• _BRIEF_
Using the records below, repeat exactly the lines from the one holding "been met. | |" through the one holding "and why | |", both ends included, and no others.

==== RECORDS FOR THE EXERCISE ====

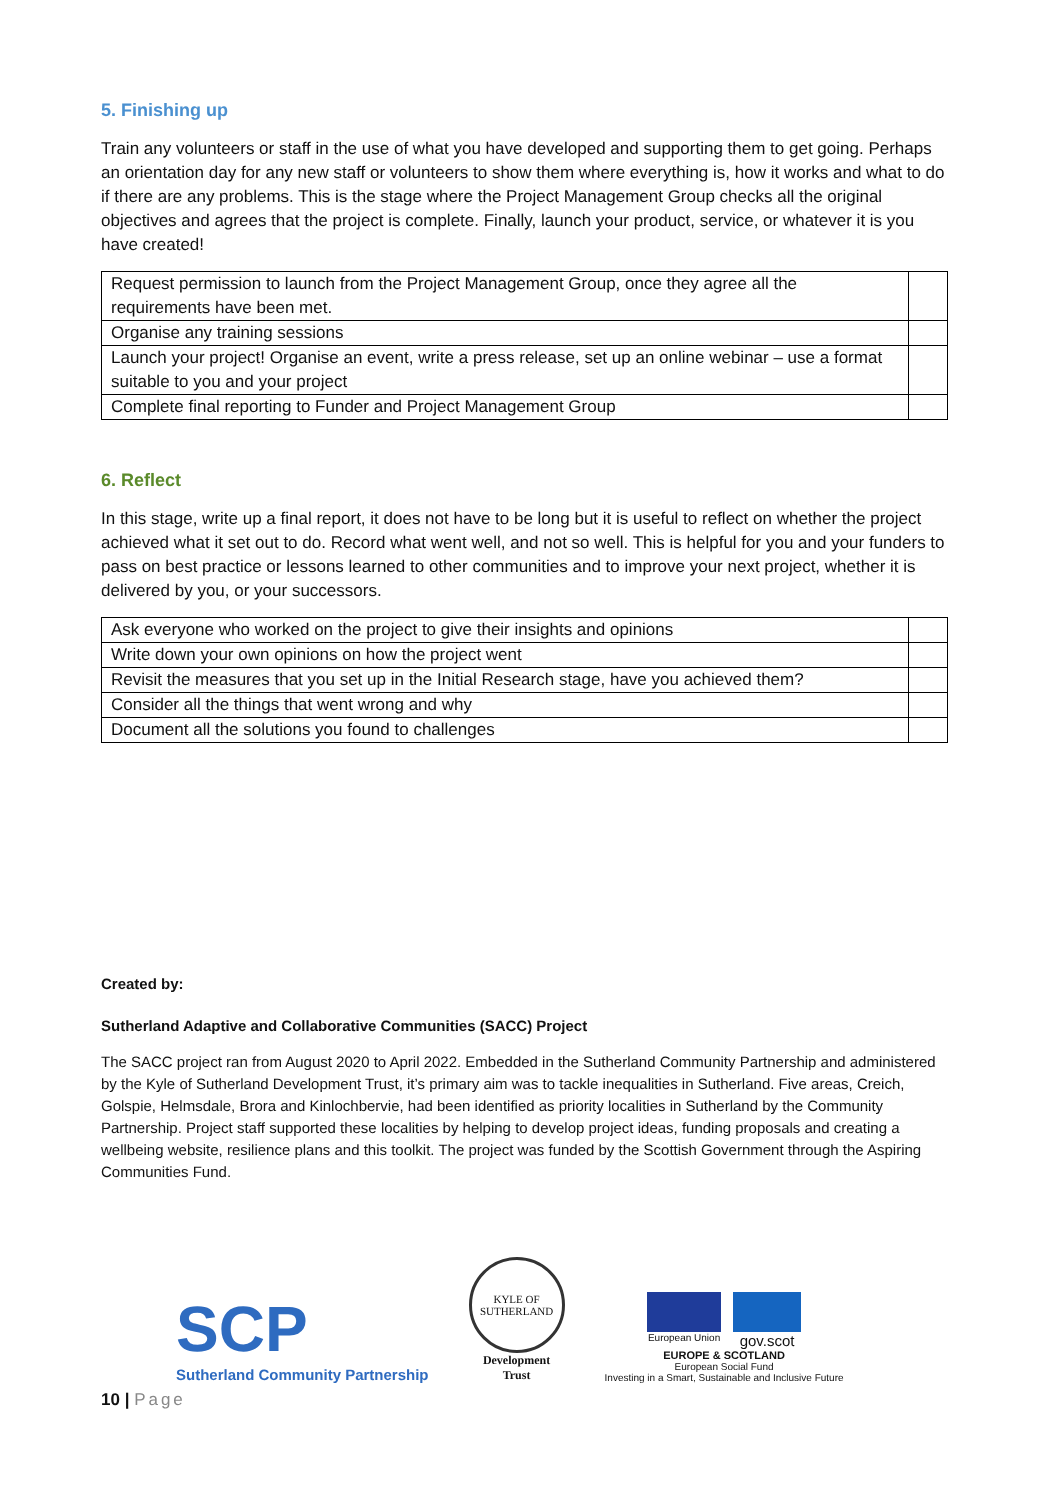5. Finishing up
Train any volunteers or staff in the use of what you have developed and supporting them to get going. Perhaps an orientation day for any new staff or volunteers to show them where everything is, how it works and what to do if there are any problems. This is the stage where the Project Management Group checks all the original objectives and agrees that the project is complete. Finally, launch your product, service, or whatever it is you have created!
| Request permission to launch from the Project Management Group, once they agree all the requirements have been met. | |
| Organise any training sessions | |
| Launch your project! Organise an event, write a press release, set up an online webinar – use a format suitable to you and your project | |
| Complete final reporting to Funder and Project Management Group | |
6. Reflect
In this stage, write up a final report, it does not have to be long but it is useful to reflect on whether the project achieved what it set out to do. Record what went well, and not so well. This is helpful for you and your funders to pass on best practice or lessons learned to other communities and to improve your next project, whether it is delivered by you, or your successors.
| Ask everyone who worked on the project to give their insights and opinions | |
| Write down your own opinions on how the project went | |
| Revisit the measures that you set up in the Initial Research stage, have you achieved them? | |
| Consider all the things that went wrong and why | |
| Document all the solutions you found to challenges | |
Created by:
Sutherland Adaptive and Collaborative Communities (SACC) Project
The SACC project ran from August 2020 to April 2022. Embedded in the Sutherland Community Partnership and administered by the Kyle of Sutherland Development Trust, it’s primary aim was to tackle inequalities in Sutherland. Five areas, Creich, Golspie, Helmsdale, Brora and Kinlochbervie, had been identified as priority localities in Sutherland by the Community Partnership. Project staff supported these localities by helping to develop project ideas, funding proposals and creating a wellbeing website, resilience plans and this toolkit. The project was funded by the Scottish Government through the Aspiring Communities Fund.
SCP
Sutherland Community Partnership
KYLE OF SUTHERLAND
Development
Trust
European Union
gov.scot
EUROPE & SCOTLAND
European Social Fund
Investing in a Smart, Sustainable and Inclusive Future
10 | Page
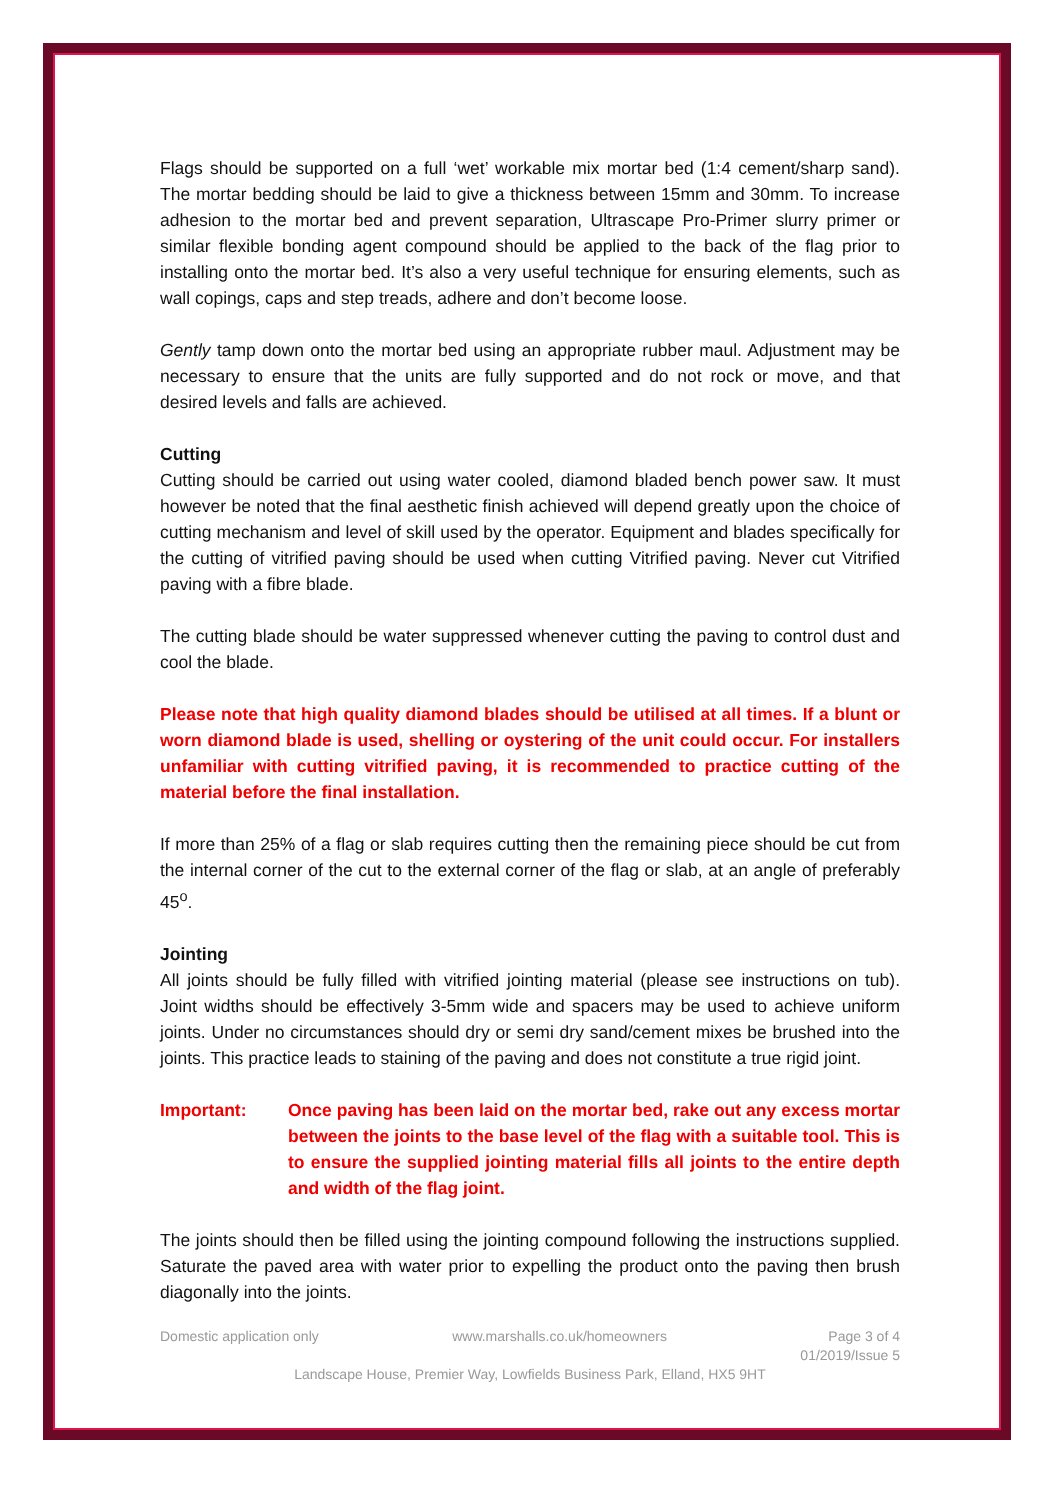Flags should be supported on a full ‘wet’ workable mix mortar bed (1:4 cement/sharp sand). The mortar bedding should be laid to give a thickness between 15mm and 30mm. To increase adhesion to the mortar bed and prevent separation, Ultrascape Pro-Primer slurry primer or similar flexible bonding agent compound should be applied to the back of the flag prior to installing onto the mortar bed. It’s also a very useful technique for ensuring elements, such as wall copings, caps and step treads, adhere and don’t become loose.
Gently tamp down onto the mortar bed using an appropriate rubber maul. Adjustment may be necessary to ensure that the units are fully supported and do not rock or move, and that desired levels and falls are achieved.
Cutting
Cutting should be carried out using water cooled, diamond bladed bench power saw. It must however be noted that the final aesthetic finish achieved will depend greatly upon the choice of cutting mechanism and level of skill used by the operator. Equipment and blades specifically for the cutting of vitrified paving should be used when cutting Vitrified paving. Never cut Vitrified paving with a fibre blade.
The cutting blade should be water suppressed whenever cutting the paving to control dust and cool the blade.
Please note that high quality diamond blades should be utilised at all times. If a blunt or worn diamond blade is used, shelling or oystering of the unit could occur. For installers unfamiliar with cutting vitrified paving, it is recommended to practice cutting of the material before the final installation.
If more than 25% of a flag or slab requires cutting then the remaining piece should be cut from the internal corner of the cut to the external corner of the flag or slab, at an angle of preferably 45<sup>o</sup>.
Jointing
All joints should be fully filled with vitrified jointing material (please see instructions on tub). Joint widths should be effectively 3-5mm wide and spacers may be used to achieve uniform joints. Under no circumstances should dry or semi dry sand/cement mixes be brushed into the joints. This practice leads to staining of the paving and does not constitute a true rigid joint.
Important: Once paving has been laid on the mortar bed, rake out any excess mortar between the joints to the base level of the flag with a suitable tool. This is to ensure the supplied jointing material fills all joints to the entire depth and width of the flag joint.
The joints should then be filled using the jointing compound following the instructions supplied. Saturate the paved area with water prior to expelling the product onto the paving then brush diagonally into the joints.
Domestic application only www.marshalls.co.uk/homeowners Page 3 of 4
01/2019/Issue 5
Landscape House, Premier Way, Lowfields Business Park, Elland, HX5 9HT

====

• _YOUR SOLUTION_
| Request permission to launch from the Project Management Group, once they agree all the requirements have been met. | |
| Organise any training sessions | |
| Launch your project! Organise an event, write a press release, set up an online webinar – use a format suitable to you and your project | |
| Complete final reporting to Funder and Project Management Group | |
6. Reflect
In this stage, write up a final report, it does not have to be long but it is useful to reflect on whether the project achieved what it set out to do. Record what went well, and not so well. This is helpful for you and your funders to pass on best practice or lessons learned to other communities and to improve your next project, whether it is delivered by you, or your successors.
| Ask everyone who worked on the project to give their insights and opinions | |
| Write down your own opinions on how the project went | |
| Revisit the measures that you set up in the Initial Research stage, have you achieved them? | |
| Consider all the things that went wrong and why | |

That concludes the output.